[Material provided]
"""

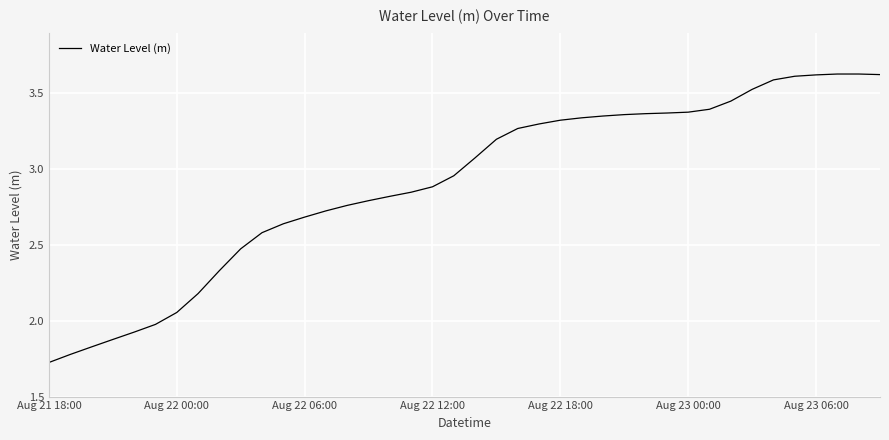

True or false: the data shows 2.6 at Aug 21 18:00.

False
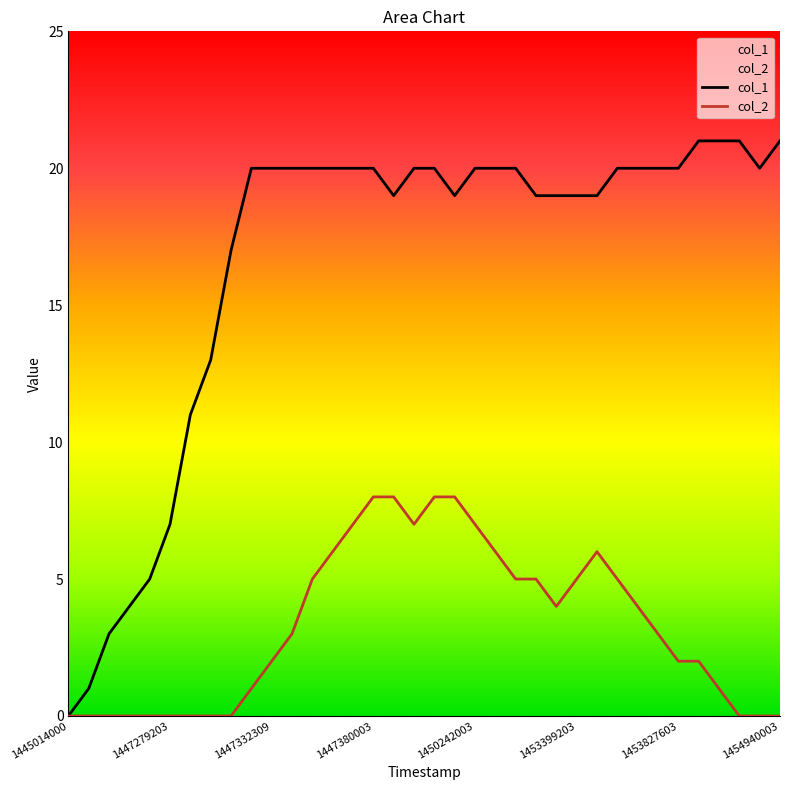

Where is col_2 nearest to the value 4?

24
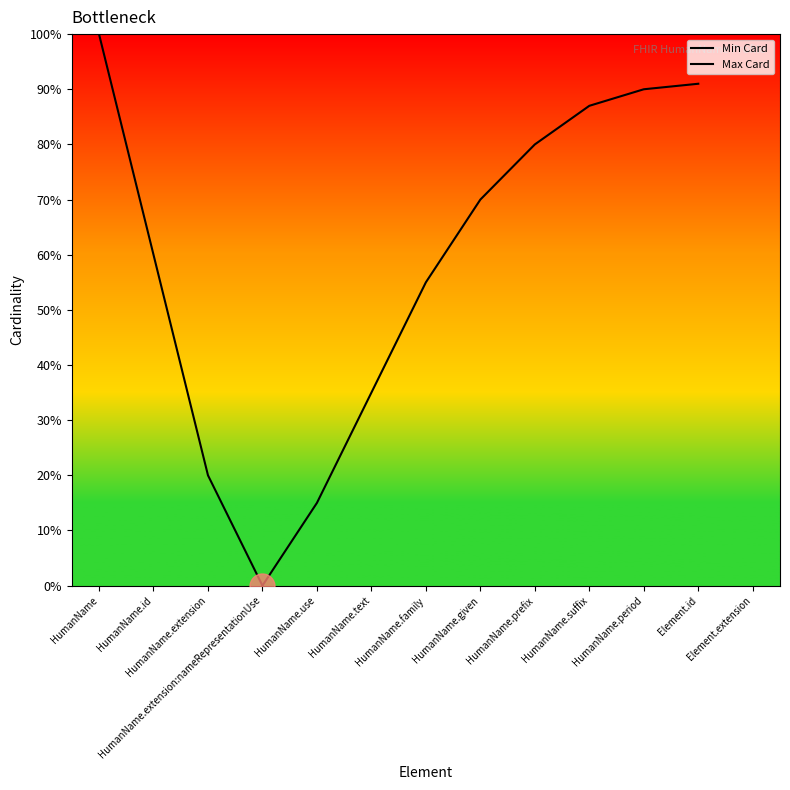

What is the label of the 13th point from the right?

HumanName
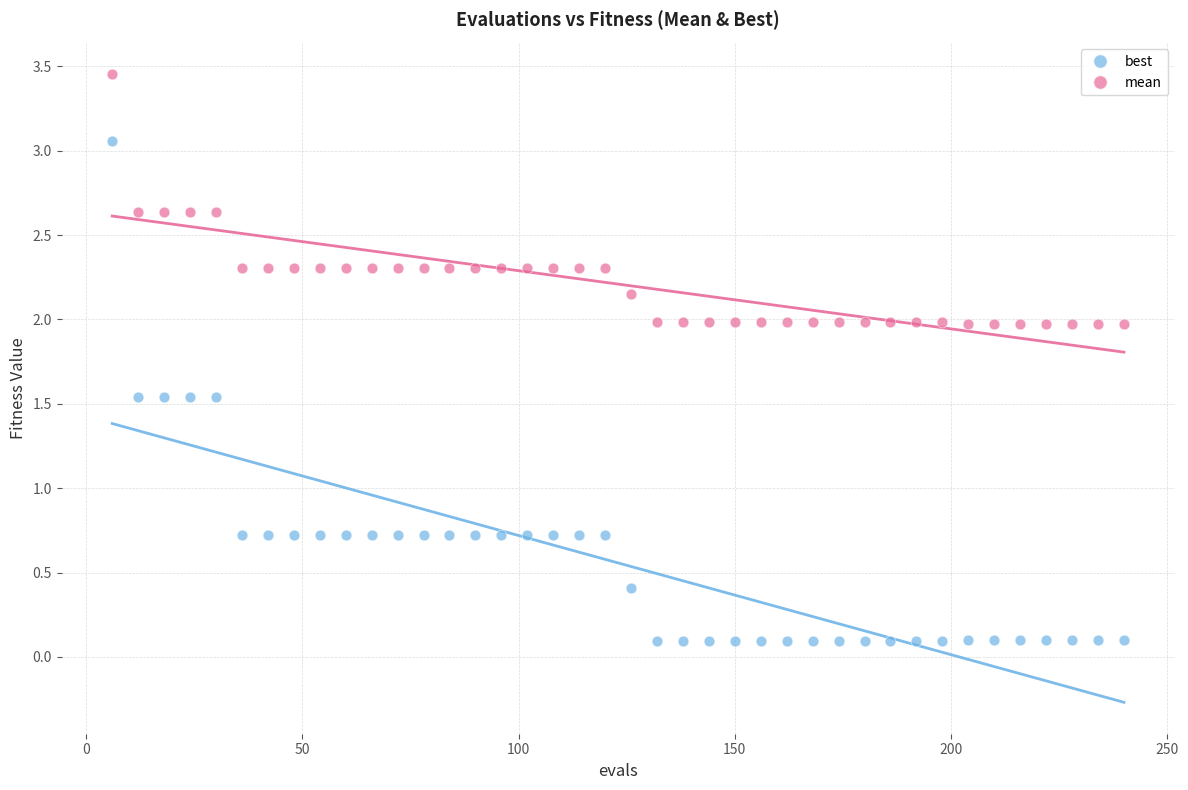

What are all the series names shown in the legend?

best, mean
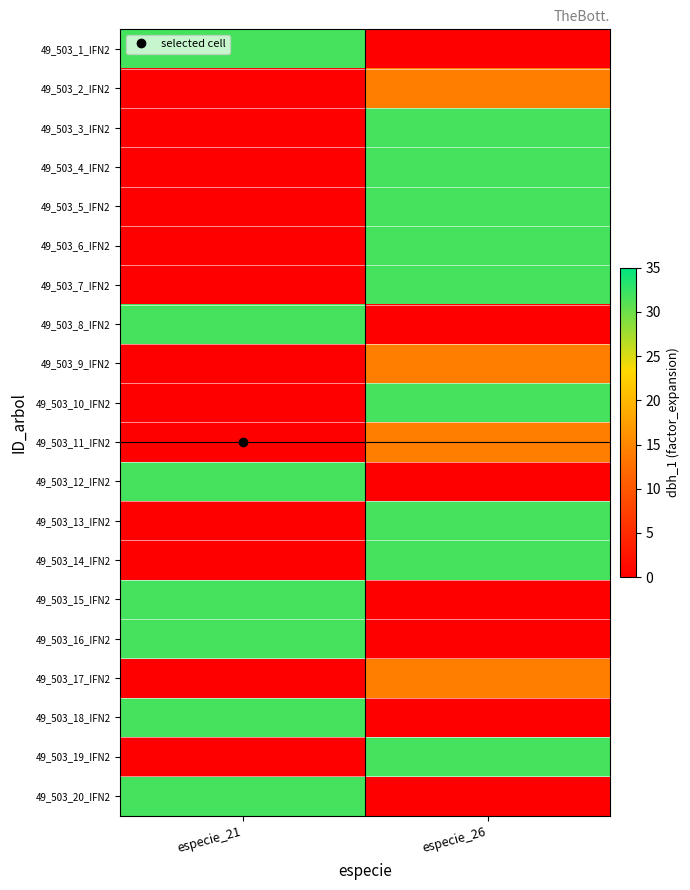

At which label does 49_503_18_IFN2 reach its minimum?

especie_21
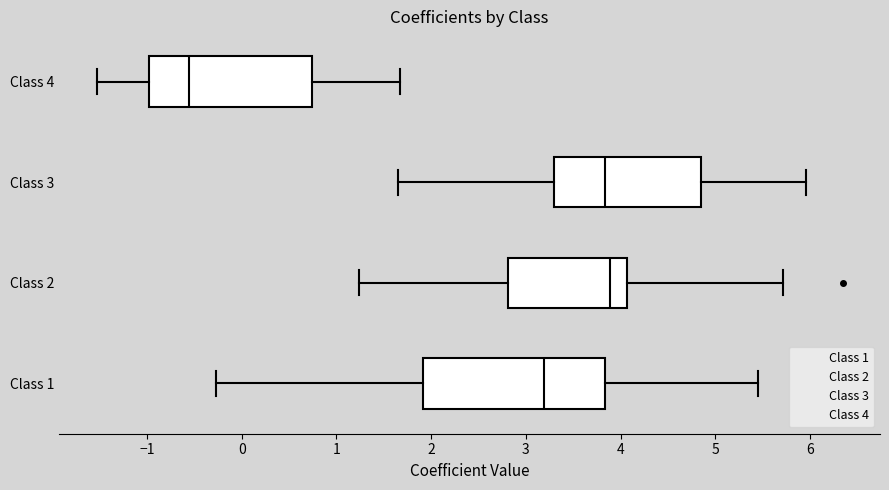

Where does the median line of the box for Class 2 sit on the x-axis? The values are not printed on the chart, so give them approximately, as read against the axis.

3.9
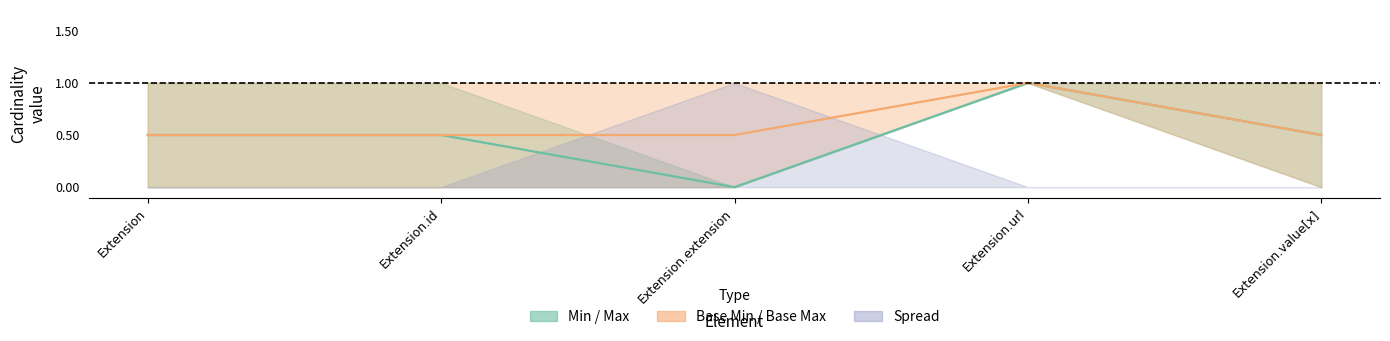

Does the chart display data point markers on the line(s)?

No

"""

[How to complete this task]
Reproduce all of the items above verbatim, omitting the pictures from your answer.

[Result]
True or false: the data shows 2.6 at Aug 21 18:00.

False

Where is col_2 nearest to the value 4?

24

What is the label of the 13th point from the right?

HumanName

What are all the series names shown in the legend?

best, mean

At which label does 49_503_18_IFN2 reach its minimum?

especie_21

Where does the median line of the box for Class 2 sit on the x-axis? The values are not printed on the chart, so give them approximately, as read against the axis.

3.9

Does the chart display data point markers on the line(s)?

No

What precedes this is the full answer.